Let us fit Poisson with (natural) log-link just to demonstrate how generalized linear models could be fitted in R. We fit the abundance (read counts) assuming that the data is Poisson distributed, and the logarithm of its mean, or expectation, is obtained with a linear model. For further examples in R, you can also check the statmethods website.
# Load again the example data
d <- dietswap
df <- data.frame(Abundance = abundances(d)[taxa,],
Group = meta(d)$nationality)
res <- glm(Abundance ~ 1, data = df, family = "poisson")
Investigate the model output:
Estimate | Std. Error | z value | Pr(>|z|) | |
---|---|---|---|---|
(Intercept) | 2.09286 | 0.02357 | 88.79275 | 0 |
Note the link between mean and estimated coefficient (\(\mu = e^{Xb}\)):
## [1] 8.108108
## (Intercept)
## 8.108108
12.3 DESeq2: differential abundance testing for sequencing data
12.3.1 Fitting DESeq2
[DESeq2 analysis]((https://genomebiology.biomedcentral.com/articles/10.1186/s13059-014-0550-8) accommodates those particular assumptions about sequencing data.
# Start by converting phyloseq object to deseq2 format
library(DESeq2)
d <- dietswap # Phyloseq data
ds2 <- phyloseq_to_deseq2(d, ~ group + nationality)
# Run DESeq2 analysis (all taxa at once!)
dds <- DESeq(ds2)
# Investigate results
deseq.results <- as.data.frame(results(dds))
deseq.results$taxon <- rownames(results(dds))
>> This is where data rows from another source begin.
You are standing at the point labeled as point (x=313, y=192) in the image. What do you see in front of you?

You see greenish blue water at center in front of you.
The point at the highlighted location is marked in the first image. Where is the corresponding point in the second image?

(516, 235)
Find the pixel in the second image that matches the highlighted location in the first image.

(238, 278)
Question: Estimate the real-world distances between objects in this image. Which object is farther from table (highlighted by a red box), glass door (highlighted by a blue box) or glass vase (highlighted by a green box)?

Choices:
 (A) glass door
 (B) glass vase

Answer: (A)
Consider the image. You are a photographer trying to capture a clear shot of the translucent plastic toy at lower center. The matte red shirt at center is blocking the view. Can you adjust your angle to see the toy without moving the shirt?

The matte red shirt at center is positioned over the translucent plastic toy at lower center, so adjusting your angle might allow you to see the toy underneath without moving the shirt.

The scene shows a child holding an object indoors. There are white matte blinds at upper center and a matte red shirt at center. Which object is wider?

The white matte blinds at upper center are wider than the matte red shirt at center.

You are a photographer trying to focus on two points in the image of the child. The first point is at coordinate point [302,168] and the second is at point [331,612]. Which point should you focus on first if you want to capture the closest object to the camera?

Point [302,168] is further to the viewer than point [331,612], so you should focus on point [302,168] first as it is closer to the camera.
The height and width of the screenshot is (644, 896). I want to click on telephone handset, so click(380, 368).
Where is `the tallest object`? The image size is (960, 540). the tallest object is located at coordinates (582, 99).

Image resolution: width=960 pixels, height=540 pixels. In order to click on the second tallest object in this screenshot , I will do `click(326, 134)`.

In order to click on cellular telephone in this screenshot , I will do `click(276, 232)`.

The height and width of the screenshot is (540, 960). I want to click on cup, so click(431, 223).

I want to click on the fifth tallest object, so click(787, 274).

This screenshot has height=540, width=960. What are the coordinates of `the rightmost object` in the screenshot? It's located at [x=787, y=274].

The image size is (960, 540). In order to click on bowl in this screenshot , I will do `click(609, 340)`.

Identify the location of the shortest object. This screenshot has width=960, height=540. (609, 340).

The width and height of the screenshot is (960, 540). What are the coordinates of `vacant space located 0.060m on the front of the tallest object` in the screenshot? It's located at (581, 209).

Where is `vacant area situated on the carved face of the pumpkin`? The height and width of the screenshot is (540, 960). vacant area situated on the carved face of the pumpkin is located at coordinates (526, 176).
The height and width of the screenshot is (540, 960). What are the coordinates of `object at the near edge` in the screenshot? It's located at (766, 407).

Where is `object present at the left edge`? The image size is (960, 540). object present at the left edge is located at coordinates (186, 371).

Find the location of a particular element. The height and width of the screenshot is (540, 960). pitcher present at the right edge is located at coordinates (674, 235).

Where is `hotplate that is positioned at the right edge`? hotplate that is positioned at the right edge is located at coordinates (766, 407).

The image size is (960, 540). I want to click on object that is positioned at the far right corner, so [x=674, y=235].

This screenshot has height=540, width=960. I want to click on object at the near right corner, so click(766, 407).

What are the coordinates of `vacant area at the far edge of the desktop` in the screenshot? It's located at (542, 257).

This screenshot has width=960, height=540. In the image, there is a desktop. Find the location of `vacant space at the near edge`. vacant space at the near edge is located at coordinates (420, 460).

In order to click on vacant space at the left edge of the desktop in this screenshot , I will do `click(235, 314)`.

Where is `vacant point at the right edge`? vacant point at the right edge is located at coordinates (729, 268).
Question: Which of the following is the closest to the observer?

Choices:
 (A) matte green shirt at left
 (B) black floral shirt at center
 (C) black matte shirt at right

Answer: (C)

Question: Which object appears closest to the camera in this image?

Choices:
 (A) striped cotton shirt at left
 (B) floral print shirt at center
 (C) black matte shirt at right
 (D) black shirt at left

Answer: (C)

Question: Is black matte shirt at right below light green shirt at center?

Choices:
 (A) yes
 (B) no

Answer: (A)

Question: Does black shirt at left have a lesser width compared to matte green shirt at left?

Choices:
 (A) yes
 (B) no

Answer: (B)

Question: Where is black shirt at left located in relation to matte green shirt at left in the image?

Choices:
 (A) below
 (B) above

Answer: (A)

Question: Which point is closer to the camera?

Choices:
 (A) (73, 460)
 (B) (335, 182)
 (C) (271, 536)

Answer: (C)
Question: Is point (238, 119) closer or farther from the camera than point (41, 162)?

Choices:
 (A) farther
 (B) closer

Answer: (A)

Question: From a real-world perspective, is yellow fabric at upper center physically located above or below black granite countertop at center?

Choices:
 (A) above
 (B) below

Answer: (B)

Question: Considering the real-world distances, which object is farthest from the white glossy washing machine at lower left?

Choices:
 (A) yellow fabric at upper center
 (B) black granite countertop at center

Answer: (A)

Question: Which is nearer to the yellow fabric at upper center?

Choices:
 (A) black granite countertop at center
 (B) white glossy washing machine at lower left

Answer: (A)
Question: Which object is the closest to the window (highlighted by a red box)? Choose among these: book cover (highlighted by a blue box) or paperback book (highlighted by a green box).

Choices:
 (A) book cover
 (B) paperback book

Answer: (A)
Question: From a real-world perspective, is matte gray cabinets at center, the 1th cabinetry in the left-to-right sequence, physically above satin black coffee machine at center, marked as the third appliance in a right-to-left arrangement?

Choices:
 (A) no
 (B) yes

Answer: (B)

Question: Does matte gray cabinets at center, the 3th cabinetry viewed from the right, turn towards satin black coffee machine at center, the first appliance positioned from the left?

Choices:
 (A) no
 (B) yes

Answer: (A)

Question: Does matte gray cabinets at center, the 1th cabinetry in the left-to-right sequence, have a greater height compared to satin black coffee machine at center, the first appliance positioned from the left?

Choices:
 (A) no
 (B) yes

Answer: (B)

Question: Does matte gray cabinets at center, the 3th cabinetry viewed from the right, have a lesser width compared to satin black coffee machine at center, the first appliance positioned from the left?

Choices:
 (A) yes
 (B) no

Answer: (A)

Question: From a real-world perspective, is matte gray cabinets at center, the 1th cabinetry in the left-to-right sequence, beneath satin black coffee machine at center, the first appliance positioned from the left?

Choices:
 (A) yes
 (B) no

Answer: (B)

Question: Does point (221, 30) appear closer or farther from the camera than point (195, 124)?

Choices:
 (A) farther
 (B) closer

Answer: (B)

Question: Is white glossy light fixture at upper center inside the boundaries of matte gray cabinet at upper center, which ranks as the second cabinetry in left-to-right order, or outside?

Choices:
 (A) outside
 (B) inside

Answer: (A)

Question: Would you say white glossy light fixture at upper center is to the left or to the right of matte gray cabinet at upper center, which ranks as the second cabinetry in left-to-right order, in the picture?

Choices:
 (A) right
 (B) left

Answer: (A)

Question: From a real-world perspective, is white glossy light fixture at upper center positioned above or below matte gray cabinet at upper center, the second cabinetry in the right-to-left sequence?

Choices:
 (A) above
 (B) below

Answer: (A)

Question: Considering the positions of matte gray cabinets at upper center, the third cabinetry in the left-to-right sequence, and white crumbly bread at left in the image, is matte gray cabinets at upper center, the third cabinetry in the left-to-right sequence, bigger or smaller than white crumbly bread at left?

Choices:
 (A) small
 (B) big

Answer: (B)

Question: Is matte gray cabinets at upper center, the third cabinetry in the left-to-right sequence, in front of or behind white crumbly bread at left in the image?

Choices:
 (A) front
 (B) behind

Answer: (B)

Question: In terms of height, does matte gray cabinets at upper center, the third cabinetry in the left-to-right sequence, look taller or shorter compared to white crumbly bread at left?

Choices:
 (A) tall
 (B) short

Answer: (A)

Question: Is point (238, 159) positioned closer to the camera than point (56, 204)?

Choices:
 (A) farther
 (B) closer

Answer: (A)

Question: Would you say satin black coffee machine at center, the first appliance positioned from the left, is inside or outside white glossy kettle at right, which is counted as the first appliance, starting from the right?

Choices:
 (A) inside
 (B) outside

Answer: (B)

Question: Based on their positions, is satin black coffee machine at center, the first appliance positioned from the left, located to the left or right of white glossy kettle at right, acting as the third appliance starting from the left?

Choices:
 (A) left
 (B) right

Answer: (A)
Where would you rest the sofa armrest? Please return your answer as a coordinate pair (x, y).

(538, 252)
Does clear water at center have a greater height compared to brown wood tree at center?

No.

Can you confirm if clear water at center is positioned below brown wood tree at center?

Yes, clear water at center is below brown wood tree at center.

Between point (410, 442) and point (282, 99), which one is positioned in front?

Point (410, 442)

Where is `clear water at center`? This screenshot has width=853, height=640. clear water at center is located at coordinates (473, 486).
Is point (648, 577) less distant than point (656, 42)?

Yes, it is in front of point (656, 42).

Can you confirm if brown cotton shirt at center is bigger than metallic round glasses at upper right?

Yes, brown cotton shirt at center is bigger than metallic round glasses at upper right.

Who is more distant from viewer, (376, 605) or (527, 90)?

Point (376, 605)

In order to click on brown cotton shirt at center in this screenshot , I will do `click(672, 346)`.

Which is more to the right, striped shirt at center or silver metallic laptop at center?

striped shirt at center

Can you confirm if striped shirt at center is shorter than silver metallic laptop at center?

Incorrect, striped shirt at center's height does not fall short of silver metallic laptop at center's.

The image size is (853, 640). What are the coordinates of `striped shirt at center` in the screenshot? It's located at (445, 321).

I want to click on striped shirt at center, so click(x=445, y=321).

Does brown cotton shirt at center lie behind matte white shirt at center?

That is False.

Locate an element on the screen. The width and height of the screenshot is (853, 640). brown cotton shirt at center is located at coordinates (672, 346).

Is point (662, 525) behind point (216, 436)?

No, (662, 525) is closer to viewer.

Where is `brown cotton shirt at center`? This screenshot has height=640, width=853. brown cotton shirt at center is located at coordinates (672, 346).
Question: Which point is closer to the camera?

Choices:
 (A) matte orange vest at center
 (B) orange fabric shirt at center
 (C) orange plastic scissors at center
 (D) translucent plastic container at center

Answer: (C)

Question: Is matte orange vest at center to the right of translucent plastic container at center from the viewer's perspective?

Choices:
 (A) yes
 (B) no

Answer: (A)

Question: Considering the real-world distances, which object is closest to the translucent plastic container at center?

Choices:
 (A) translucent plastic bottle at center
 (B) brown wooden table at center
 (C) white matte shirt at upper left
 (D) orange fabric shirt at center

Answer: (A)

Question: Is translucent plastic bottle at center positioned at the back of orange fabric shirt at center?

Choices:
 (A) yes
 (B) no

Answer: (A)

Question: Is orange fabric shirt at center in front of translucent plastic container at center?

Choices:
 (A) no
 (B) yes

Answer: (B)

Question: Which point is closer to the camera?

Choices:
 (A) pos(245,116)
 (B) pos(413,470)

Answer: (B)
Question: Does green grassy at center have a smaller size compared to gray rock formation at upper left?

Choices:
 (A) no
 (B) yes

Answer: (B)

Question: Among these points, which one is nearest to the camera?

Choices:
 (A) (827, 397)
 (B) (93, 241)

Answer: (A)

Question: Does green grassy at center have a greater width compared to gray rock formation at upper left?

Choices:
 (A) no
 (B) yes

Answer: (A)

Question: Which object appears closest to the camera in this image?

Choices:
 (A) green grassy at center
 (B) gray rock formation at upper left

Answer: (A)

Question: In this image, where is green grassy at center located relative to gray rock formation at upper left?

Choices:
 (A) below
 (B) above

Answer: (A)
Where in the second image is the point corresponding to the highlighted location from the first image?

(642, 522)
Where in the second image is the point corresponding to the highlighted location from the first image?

# Sort (arrange) by pvalue and effect size
library(knitr)
deseq.results <- deseq.results %>%
arrange(pvalue, log2FoldChange)
# Print the result table
# Let us only show significant hits
knitr::kable(deseq.results %>%
filter(pvalue < 0.05 & log2FoldChange > 1.5),
digits = 5)
baseMean | log2FoldChange | lfcSE | stat | pvalue | padj | taxon |
---|---|---|---|---|---|---|
29.20535 | 1.91205 | 0.13432 | 14.23457 | 0.00000 | 0.00000 | Clostridium difficile et rel. |
51.65152 | 3.04116 | 0.28687 | 10.60107 | 0.00000 | 0.00000 | Mitsuokella multiacida et rel. |
12.39749 | 1.83825 | 0.18531 | 9.91994 | 0.00000 | 0.00000 | Klebisiella pneumoniae et rel. |
44.16494 | 1.78333 | 0.23072 | 7.72937 | 0.00000 | 0.00000 | Megasphaera elsdenii et rel. |
66.93783 | 1.68345 | 0.25330 | 6.64609 | 0.00000 | 0.00000 | Escherichia coli et rel. |
3.63459 | 1.53142 | 0.23140 | 6.61792 | 0.00000 | 0.00000 | Weissella et rel. |
5.74035 | 3.07334 | 0.47848 | 6.42308 | 0.00000 | 0.00000 | Serratia |
0.42171 | 1.70079 | 0.47147 | 3.60743 | 0.00031 | 0.00075 | Moraxellaceae |
12.3.2 Comparison between DESeq2 and standard models
For comparison purposes, assess significances and effect sizes based on Wilcoxon test.
test.taxa <- taxa(d)
pvalue.wilcoxon <- c()
foldchange <- c()
for (taxa in test.taxa) {
# Create a new data frame for each taxonomic group
df <- data.frame(Abundance = abundances(d)[taxa,],
Log10_Abundance = log10(1 + abundances(d)[taxa,]),
Group = meta(d)$nationality)
# Calculate pvalue and effect size (difference beween log means)
pvalue.wilcoxon[[taxa]] <- wilcox.test(Abundance ~ Group, data = df)$p.value
foldchange[[taxa]] <- coef(lm(Log10_Abundance ~ Group, data = df))[[2]]
}
# Correct p-values for multiple testing
pvalue.wilcoxon.adjusted <- p.adjust(pvalue.wilcoxon)
par(mfrow = c(1,2))
plot(deseq.results$padj, pvalue.wilcoxon.adjusted,
xlab = "DESeq2 adjusted p-value",
ylab = "Wilcoxon adjusted p-value",
main = "P-value comparison")
abline(v = 0.05, h = 0.05, lty = 2)
plot(deseq.results$log2FoldChange, foldchange,
xlab = "DESeq2",
ylab = "Linear model",
main = "Effect size comparison")
abline(0,1)
For systematic comparisons between various methods for differential abundance testing, see this paper.